In his 1953 inaugural speech, President Dwight Eisenhower — a warrior famous for helping lead the Allies to victory in World War II — said “I hate war as only a soldier who has lived it can, only as one who has seen its brutality, its futility, its stupidity.”
Today, our warfare technologies are advancing to the point where combatants never have to face the horrors of war. And so it is with the accelerated use of drones by the United States. We have escalated their usage, especially in Afghanistan and Pakistan as we pull our troops out of harm’s way.
The use of drones became more controversial when we learned the Obama administration was secretly ordering such strikes, bypassing the Pentagon, and the controversy grew when it was learned such attacks were being leveled against American citizens overseas.

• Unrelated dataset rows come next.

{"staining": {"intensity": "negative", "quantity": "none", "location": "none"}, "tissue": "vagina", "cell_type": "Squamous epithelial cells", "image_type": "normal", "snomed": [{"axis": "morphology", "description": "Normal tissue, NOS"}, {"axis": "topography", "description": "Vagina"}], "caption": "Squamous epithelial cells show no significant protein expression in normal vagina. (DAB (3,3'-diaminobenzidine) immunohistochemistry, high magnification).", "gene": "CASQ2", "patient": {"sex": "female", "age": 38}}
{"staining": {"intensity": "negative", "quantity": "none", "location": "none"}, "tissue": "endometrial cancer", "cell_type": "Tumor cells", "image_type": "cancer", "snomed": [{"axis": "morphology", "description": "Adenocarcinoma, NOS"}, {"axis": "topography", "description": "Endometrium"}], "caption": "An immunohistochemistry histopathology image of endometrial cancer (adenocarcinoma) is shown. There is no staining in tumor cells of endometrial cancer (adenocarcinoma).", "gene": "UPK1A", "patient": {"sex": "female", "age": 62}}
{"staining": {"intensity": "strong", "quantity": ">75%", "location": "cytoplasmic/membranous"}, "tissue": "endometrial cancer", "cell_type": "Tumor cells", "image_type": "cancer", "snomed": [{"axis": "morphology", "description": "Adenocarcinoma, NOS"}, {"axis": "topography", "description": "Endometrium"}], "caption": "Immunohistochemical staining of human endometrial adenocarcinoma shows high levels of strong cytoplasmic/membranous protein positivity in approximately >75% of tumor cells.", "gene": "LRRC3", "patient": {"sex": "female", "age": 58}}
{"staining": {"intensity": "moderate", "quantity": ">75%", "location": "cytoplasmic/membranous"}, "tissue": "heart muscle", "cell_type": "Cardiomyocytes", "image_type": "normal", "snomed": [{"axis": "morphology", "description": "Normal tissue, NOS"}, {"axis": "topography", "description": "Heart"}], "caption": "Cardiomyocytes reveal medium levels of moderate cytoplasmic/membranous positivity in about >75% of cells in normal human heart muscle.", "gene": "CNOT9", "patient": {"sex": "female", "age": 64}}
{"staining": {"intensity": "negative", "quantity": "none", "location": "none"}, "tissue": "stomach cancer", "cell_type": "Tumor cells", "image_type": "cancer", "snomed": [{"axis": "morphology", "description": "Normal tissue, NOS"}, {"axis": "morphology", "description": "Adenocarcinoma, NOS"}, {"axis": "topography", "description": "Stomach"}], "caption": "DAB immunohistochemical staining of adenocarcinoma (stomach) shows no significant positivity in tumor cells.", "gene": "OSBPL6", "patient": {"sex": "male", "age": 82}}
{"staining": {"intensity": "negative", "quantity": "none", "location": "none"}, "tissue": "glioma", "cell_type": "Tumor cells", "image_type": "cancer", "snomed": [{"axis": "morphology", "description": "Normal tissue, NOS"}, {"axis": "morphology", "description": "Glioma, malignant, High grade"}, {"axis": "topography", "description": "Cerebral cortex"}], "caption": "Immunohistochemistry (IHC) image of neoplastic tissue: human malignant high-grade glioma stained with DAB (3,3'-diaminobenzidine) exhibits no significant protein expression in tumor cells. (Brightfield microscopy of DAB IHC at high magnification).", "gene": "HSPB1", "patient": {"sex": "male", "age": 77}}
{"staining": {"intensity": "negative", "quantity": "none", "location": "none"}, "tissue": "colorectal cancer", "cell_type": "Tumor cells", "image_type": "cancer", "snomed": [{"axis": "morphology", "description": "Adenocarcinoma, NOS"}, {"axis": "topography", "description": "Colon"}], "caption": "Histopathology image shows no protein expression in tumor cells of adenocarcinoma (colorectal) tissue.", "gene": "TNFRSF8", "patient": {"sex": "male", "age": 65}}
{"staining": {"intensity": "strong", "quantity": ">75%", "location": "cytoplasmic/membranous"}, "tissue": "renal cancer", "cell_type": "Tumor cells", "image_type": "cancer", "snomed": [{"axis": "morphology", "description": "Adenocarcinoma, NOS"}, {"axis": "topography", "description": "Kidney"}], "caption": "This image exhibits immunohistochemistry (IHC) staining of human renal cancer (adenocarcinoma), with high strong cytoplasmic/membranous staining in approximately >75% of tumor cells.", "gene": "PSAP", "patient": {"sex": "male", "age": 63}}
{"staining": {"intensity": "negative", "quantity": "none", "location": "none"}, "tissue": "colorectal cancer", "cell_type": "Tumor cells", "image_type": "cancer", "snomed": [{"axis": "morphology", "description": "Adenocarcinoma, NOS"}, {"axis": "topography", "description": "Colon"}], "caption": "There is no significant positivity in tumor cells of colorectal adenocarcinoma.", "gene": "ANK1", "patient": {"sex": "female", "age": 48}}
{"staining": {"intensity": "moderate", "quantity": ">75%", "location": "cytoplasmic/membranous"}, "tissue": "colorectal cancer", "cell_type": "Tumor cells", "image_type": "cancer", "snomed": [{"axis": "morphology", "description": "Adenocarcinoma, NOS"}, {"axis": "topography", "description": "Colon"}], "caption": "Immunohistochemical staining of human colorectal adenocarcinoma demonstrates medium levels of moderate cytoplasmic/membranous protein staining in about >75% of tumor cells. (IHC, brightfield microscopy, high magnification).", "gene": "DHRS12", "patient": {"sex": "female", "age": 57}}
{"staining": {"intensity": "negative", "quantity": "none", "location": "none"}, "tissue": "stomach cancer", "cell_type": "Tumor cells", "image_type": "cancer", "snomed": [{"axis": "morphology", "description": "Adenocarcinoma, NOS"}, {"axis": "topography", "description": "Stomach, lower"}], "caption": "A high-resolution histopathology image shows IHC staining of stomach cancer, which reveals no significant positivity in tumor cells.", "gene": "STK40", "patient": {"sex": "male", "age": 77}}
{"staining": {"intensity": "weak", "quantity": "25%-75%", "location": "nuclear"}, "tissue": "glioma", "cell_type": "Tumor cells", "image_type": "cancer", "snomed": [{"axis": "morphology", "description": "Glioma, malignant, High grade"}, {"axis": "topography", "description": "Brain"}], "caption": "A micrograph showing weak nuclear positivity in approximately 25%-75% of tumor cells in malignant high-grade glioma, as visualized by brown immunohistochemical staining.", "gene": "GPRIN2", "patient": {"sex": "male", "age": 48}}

Since then, the president has agreed to give the intelligence committees of both chambers access to a classified legal opinion it is using to justify use of drones to kill U.S. terror suspects on foreign soil.
The administration says it is justified in killing such Americans so long as an “informed, high-level official” determines that individual is an “imminent threat of violent attack against the United States.” This is so vague it was argued that even low-level functionaries in a Mideast desert could make the call. It further argues that this is an executive decision and as such is not subject to external review.
Sen. Rand Paul, R-Ky., has said he wants a federal court, not Obama, to make that decision. Sen. Lindsey Graham, R-S.C., said a court deciding such matters would be “the worst thing in the world.” Meanwhile, some Democrats are more incensed about a movie’s depiction about America’s use of waterboarding than they are about the use of drones.